Wild
de Cheryl Strayed

critiqué par Libris québécis, le 4 janvier 2015
(Montréal - 82 ans)


La note:  étoiles
Un Compostelle à l'américaine
On connaît la route de Compostelle que plusieurs empruntent pour relever le défi de parcourir l’itinéraire ou pour des raisons existentielles, voire spirituelles. De nombreux films et romans ont abordé le sujet, certains avec plus ou moins de bonheur, d’autres avec humour comme le film Les Doigts croches de Ken Scott. Maryse Rouy a même écrit un polar, Au nom de Compostelle, se déroulant en 1240. Mais c’est au théâtre que j’ai le plus apprécié le traitement de la thématique par Hélène Robitaille avec Santiago, toponymie ancienne de Compostelle. (Cf. mon commentaire : http://www.critiqueslibres.com/i.php/vcrit/29385)

Cheryl Strayed s’est lancée elle aussi dans une aventure du genre. Les œuvres du créneau se penchent surtout sur les guérisons de l’âme. Son récit ne suit pas un pèlerinage qui mène à Compostelle. Pour renouer avec la paix de l’âme, l’héroïne, l’auteure de Wild, a choisi le Pacific Crest Trail, un sentier qui côtoie le Pacifique à partir du Mexique jusqu’au Canada. Avec un sac à dos de 70 k, elle s’engage, seule, pour un périple de 94 jours. Ce n’est pas le temps qui lui manquera pour remettre sa vie en question. Délaissant les drogues et une sexualité qui l’apparente aux nymphomanes, elle suit un sentier difficile. Désert au sud, neige au nord, elle vainc, non sans peine, les obstacles les plus pénibles, voire des cours d’eau infranchissables, des rencontres indésirables, des animaux peu hospitaliers, des pertes névralgiques comme ses bottines de marche. Il faut être téméraire pour entreprendre une telle odyssée. C’est l’Ulysse des temps modernes.

Abandonnera-t-elle son projet ? Le récit appuie sa dynamique sur ce suspense, qui ne poussera pas le lecteur à tourner les pages à toute vitesse. L’intérêt de l’œuvre est d’ordre humain. Cheryl parviendra-t-elle à faire d’elle-même un Alexandre le Grand qui a su trancher le nœud gordien ? Il faut une volonté de fer pour soigner ses maux et faire le deuil d’une mère morte prématurément d’un cancer. En fait, on assiste à une guérison que l’on peut comparer à une croissance personnelle sans la sentimentalité des œuvres qui abordent ce thème. Ceux qui ne savent lire entre les lignes s’ennuieront éperdument.

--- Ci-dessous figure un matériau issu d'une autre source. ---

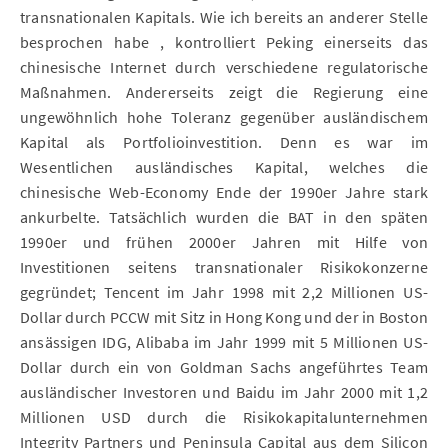
transnationalen Kapitals. Wie ich bereits an anderer Stelle
besprochen habe , kontrolliert Peking einerseits das
chinesische Internet durch verschiedene regulatorische
Maßnahmen. Andererseits zeigt die Regierung eine
ungewöhnlich hohe Toleranz gegenüber ausländischem
Kapital als Portfolioinvestition. Denn es war im
Wesentlichen ausländisches Kapital, welches die
chinesische Web-Economy Ende der 1990er Jahre stark
ankurbelte. Tatsächlich wurden die BAT in den späten
1990er und frühen 2000er Jahren mit Hilfe von
Investitionen seitens transnationaler Risikokonzerne
gegründet; Tencent im Jahr 1998 mit 2,2 Millionen US-
Dollar durch PCCW mit Sitz in Hong Kong und der in Boston
ansässigen IDG, Alibaba im Jahr 1999 mit 5 Millionen US-
Dollar durch ein von Goldman Sachs angeführtes Team
ausländischer Investoren und Baidu im Jahr 2000 mit 1,2
Millionen USD durch die Risikokapitalunternehmen
Integrity Partners und Peninsula Capital aus dem Silicon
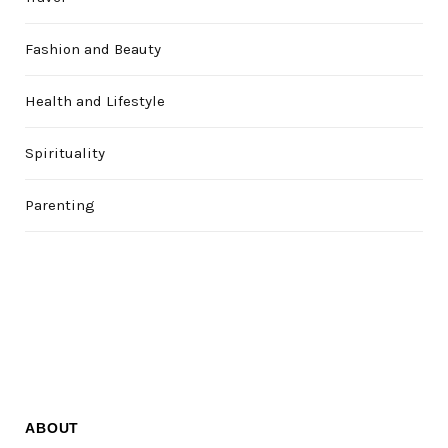
Fashion and Beauty
Health and Lifestyle
Spirituality
Parenting
ABOUT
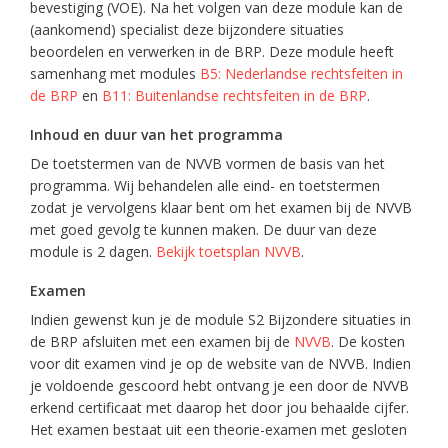
bevestiging (VOE). Na het volgen van deze module kan de
(aankomend) specialist deze bijzondere situaties
beoordelen en verwerken in de BRP. Deze module heeft
samenhang met modules
B5: Nederlandse rechtsfeiten in
de BRP
en
B11: Buitenlandse rechtsfeiten in de BRP
.
Inhoud en duur van het programma
De toetstermen van de NVVB vormen de basis van het
programma. Wij behandelen alle eind- en toetstermen
zodat je vervolgens klaar bent om het examen bij de NVVB
met goed gevolg te kunnen maken. De duur van deze
module is 2 dagen.
Bekijk toetsplan NVVB
.
Examen
Indien gewenst kun je de module S2 Bijzondere situaties in
de BRP afsluiten met een examen bij de
NVVB
. De kosten
voor dit examen vind je op de website van de NVVB. Indien
je voldoende gescoord hebt ontvang je een door de NVVB
erkend certificaat met daarop het door jou behaalde cijfer.
Het examen bestaat uit een theorie-examen met gesloten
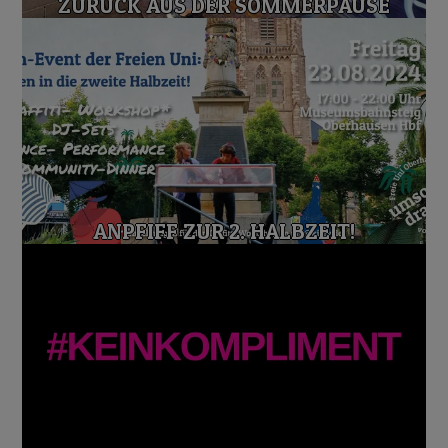
ZURÜCK AUS DER SOMMERPAUSE
ANPFIFF ZUR 2. HALBZEIT!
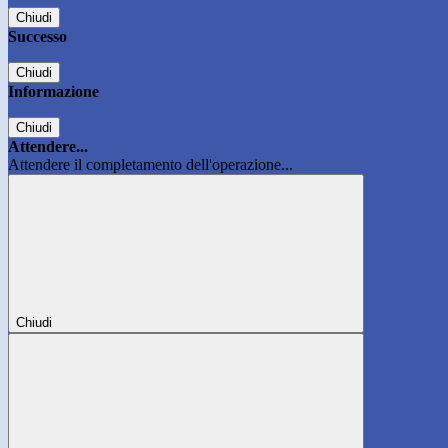
Chiudi
Successo
Chiudi
Informazione
Chiudi
Attendere...
Attendere il completamento dell'operazione...
Chiudi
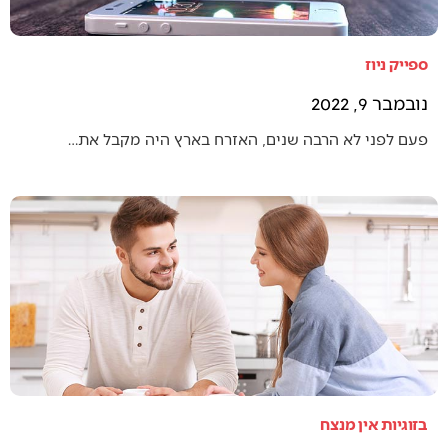
ספייק ניוז
נובמבר 9, 2022
פעם לפני לא הרבה שנים, האזרח בארץ היה מקבל את…
בזוגיות אין מנצח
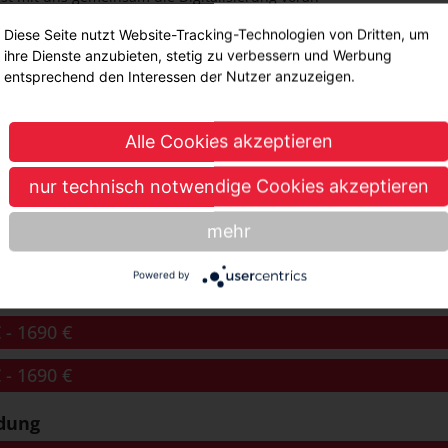
Bereich der verwaltungswissenschaftlichen Grundlagen,
Diese Seite nutzt Website-Tracking-Technologien von Dritten, um
Verwaltungsrecht, staatliche / kommunale Wirtschaftsführung und 
ihre Dienste anzubieten, stetig zu verbessern und Werbung
entsprechend den Interessen der Nutzer anzuzeigen.
ienst
Alle Cookies akzeptieren
nur technisch notwendige Cookies akzeptieren
sbildung
 - 1690 €
 - 1690 €
mehr
 - 1690 €
 - 1690 €
Powered by
 - 1690 €
 - 1690 €
ldung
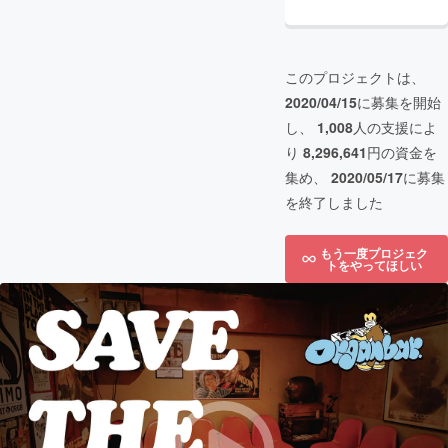
このプロジェクトは、
2020/04/15
に募集を開始
し、
1,008
人の支援によ
り
8,296,641
円の資金を
集め、
2020/05/17
に募集
を終了しました
もう一度プロジェク
トをやってほしい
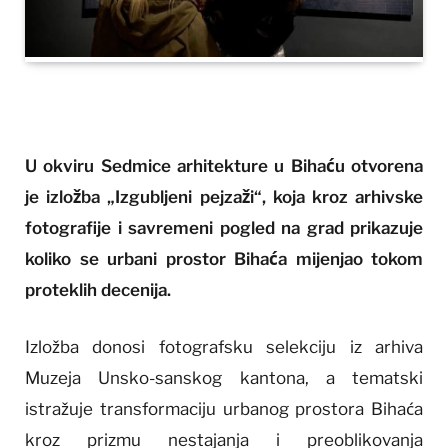
U okviru Sedmice arhitekture u Bihaću otvorena
je izložba „Izgubljeni pejzaži“, koja kroz arhivske
fotografije i savremeni pogled na grad prikazuje
koliko se urbani prostor Bihaća mijenjao tokom
proteklih decenija.
Izložba donosi fotografsku selekciju iz arhiva
Muzeja Unsko-sanskog kantona, a tematski
istražuje transformaciju urbanog prostora Bihaća
kroz prizmu nestajanja i preoblikovanja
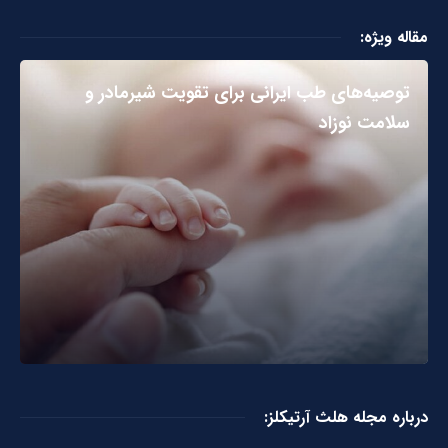
مقاله ویژه:
توصیه‌های طب ایرانی برای تقویت شیرمادر و
سلامت نوزاد
درباره مجله هلث آرتیکلز:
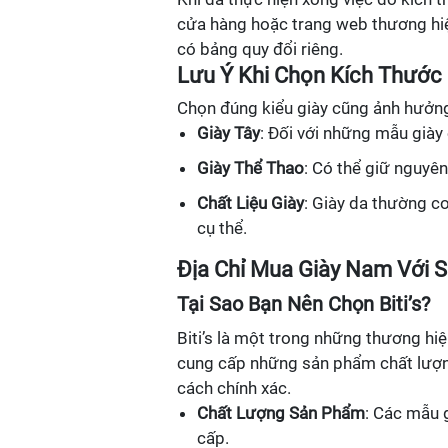
cửa hàng hoặc trang web thương hi
có bảng quy đổi riêng.
Lưu Ý Khi Chọn Kích Thước
Chọn đúng kiểu giày cũng ảnh hưởng
Giày Tây
: Đối với những mẫu giày
Giày Thể Thao
: Có thể giữ nguyê
Chất Liệu Giày
: Giày da thường co
cụ thể.
Địa Chỉ Mua Giày Nam Với 
Tại Sao Bạn Nên Chọn Biti’s?
Biti’s là một trong những thương hiệu
cung cấp những sản phẩm chất lượng
cách chính xác.
Chất Lượng Sản Phẩm
: Các mẫu g
cấp.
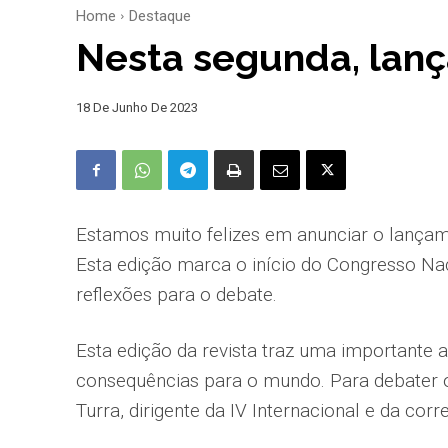
Home
Destaque
Nesta segunda, lanç
18 De Junho De 2023
Estamos muito felizes em anunciar o lançam
Esta edição marca o início do Congresso Nac
reflexões para o debate.
Esta edição da revista traz uma importante a
consequências para o mundo. Para debater 
Turra, dirigente da IV Internacional e da cor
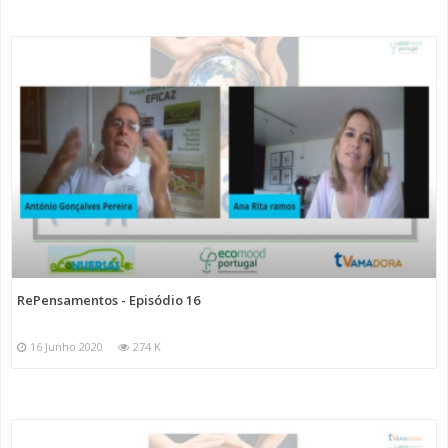
RePensamentos - Episódio 16
16 Junho 2020
274 K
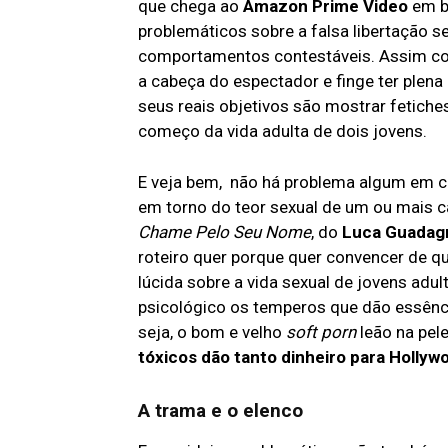
que chega ao
Amazon Prime Video
em br
problemáticos sobre a falsa libertação se
comportamentos contestáveis. Assim co
a cabeça do espectador e finge ter plena
seus reais objetivos são mostrar fetiches
começo da vida adulta de dois jovens.
E veja bem, não há problema algum em co
em torno do teor sexual de um ou mais 
Chame Pelo Seu Nome
, do
Luca Guadag
roteiro quer porque quer convencer de 
lúcida sobre a vida sexual de jovens adu
psicológico os temperos que dão essênc
seja, o bom e velho
soft porn
leão na pele
tóxicos dão tanto dinheiro para Holly
A trama e o elenco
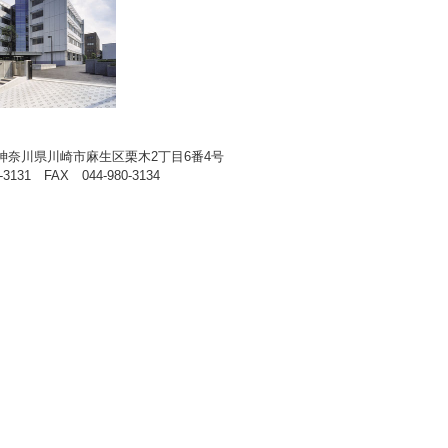
33 神奈川県川崎市麻生区栗木2丁目6番4号
-3131 FAX 044-980-3134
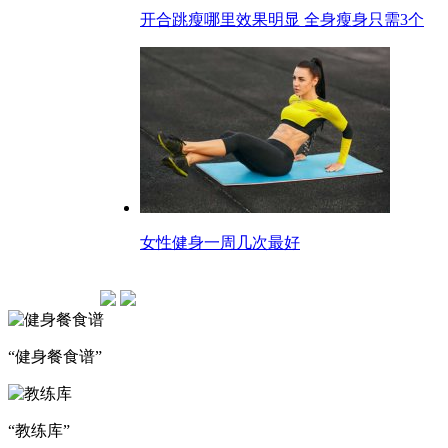
开合跳瘦哪里效果明显 全身瘦身只需3个
女性健身一周几次最好
“健身餐食谱”
“教练库”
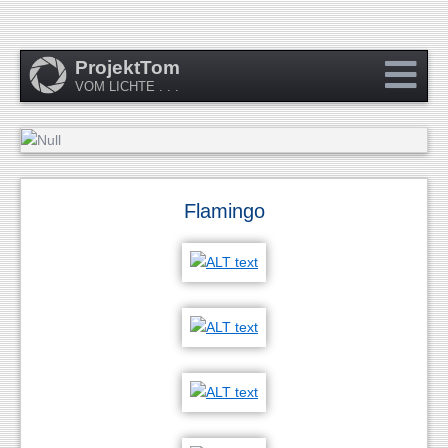
ProjektTom
VOM LICHTE . . .
Flamingo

Le récit de l’auteure appuie constamment sa structure sur des analepses. Sur le sentier de la rédemption, elle revient sans cesse à la pensée positive de sa mère face à la vie. Jeune, elle se moquait de ses principes, mais son long itinéraire lui a permis de revisiter le creuset d’un enseignement jadis inefficace. Cette dualité nous transpose dans un amont et un aval qui se croisent avec bonheur dans des décors grandioses. Bref, je comprends pourquoi cette œuvre a intéressé Jean-Marc Vallée, un cinéaste québécois travaillant à Hollywood, qui a porté Wild à l’écran. Des Oscars à l’horizon.
Gros coup de coeur 10 étoiles

Ce récit est celui d'une rédemption, j'ai aimé suivre Cheryl Strayed à travers ses 1700 kilomètres de randonnée, car il n'y a pas seulement cette narration-là, mais aussi celle des années précédant la randonnée. On pleure à la mort de sa mère et l'on comprend très vite pourquoi la jeune femme s'est lancé ce défi. C'est un gros coup de coeur car la narratrice réussit le tour de force de nous décrire des paysages grandioses et parfois hostiles, alors que nous ne les avons jamais vus. C'est beau, c'est grand, c'est incroyable. J'ai adoré.